Your answer is one number, how many lines in the entries include "grade".
(Stored data begins)
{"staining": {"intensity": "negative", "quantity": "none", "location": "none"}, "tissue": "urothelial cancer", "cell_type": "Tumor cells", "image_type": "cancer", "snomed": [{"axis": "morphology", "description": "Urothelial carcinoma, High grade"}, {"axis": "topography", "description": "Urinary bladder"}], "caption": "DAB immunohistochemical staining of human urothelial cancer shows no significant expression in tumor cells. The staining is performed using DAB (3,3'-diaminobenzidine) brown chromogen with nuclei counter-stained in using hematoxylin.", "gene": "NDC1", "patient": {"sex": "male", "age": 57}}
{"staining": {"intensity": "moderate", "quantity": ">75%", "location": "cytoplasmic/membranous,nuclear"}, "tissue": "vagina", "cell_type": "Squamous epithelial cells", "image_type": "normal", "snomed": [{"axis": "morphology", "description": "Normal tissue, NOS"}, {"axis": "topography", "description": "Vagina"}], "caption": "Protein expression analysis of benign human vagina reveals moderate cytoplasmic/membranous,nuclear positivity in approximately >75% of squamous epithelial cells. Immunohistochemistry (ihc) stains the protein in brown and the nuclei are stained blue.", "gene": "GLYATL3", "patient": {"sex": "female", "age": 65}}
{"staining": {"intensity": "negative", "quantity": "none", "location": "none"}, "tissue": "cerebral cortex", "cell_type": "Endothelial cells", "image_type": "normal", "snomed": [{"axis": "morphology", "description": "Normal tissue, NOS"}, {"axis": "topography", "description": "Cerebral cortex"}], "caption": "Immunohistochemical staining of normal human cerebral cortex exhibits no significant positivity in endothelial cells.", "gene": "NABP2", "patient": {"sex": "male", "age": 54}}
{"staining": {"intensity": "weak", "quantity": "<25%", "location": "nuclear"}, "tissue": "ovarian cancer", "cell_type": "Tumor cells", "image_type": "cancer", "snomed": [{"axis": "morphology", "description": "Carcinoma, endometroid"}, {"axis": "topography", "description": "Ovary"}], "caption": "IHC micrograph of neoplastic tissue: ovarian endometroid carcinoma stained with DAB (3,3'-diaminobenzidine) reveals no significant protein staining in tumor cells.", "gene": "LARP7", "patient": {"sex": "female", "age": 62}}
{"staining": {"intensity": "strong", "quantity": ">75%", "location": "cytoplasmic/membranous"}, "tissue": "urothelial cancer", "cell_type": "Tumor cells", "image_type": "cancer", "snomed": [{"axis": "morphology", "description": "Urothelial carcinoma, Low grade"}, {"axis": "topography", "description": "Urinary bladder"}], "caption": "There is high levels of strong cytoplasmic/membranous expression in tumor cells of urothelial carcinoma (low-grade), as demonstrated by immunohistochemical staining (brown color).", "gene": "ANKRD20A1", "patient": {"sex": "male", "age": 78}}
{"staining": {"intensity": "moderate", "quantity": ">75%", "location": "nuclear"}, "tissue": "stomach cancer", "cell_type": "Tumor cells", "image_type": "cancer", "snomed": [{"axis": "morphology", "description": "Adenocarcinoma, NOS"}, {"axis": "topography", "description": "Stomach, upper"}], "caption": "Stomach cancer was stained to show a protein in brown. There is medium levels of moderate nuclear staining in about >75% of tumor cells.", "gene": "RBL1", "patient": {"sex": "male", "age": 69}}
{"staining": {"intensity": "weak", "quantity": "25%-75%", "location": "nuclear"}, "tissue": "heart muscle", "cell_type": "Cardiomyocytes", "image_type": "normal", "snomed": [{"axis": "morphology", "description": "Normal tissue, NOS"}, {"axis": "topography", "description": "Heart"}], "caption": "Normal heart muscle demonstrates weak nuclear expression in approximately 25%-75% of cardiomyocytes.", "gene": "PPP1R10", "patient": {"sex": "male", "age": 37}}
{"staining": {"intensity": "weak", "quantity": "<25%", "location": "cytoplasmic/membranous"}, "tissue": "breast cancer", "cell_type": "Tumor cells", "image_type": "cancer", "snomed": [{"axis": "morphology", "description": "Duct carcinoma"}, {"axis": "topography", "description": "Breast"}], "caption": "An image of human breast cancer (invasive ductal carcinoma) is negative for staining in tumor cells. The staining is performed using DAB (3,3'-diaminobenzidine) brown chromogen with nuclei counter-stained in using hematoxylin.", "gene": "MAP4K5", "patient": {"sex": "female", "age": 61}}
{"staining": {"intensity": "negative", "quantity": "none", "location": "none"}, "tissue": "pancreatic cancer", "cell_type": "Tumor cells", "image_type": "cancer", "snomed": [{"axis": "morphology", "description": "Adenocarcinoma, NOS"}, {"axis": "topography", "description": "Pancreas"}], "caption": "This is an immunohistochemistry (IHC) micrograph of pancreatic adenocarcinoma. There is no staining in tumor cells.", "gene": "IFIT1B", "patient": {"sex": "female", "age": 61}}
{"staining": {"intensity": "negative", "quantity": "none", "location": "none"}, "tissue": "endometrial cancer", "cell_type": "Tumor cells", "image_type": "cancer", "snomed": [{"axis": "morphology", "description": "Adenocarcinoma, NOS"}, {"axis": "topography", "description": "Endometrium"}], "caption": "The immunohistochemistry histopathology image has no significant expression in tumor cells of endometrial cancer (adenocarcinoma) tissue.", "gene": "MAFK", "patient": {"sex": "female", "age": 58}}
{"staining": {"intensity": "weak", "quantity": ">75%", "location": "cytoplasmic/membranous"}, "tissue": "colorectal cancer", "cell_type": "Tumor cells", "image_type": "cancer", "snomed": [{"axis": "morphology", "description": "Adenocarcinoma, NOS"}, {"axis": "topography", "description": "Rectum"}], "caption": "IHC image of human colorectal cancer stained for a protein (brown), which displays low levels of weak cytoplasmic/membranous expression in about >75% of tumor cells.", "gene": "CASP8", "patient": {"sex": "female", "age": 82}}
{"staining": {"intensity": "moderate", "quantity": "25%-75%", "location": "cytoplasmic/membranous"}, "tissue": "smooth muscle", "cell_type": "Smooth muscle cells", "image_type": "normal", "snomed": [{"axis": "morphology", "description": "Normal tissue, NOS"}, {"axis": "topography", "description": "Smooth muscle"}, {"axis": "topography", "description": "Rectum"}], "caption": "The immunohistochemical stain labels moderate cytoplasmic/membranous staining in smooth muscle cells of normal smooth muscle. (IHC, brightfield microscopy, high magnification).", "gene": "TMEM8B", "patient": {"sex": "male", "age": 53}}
(Stored data ends)
## Result for this task
2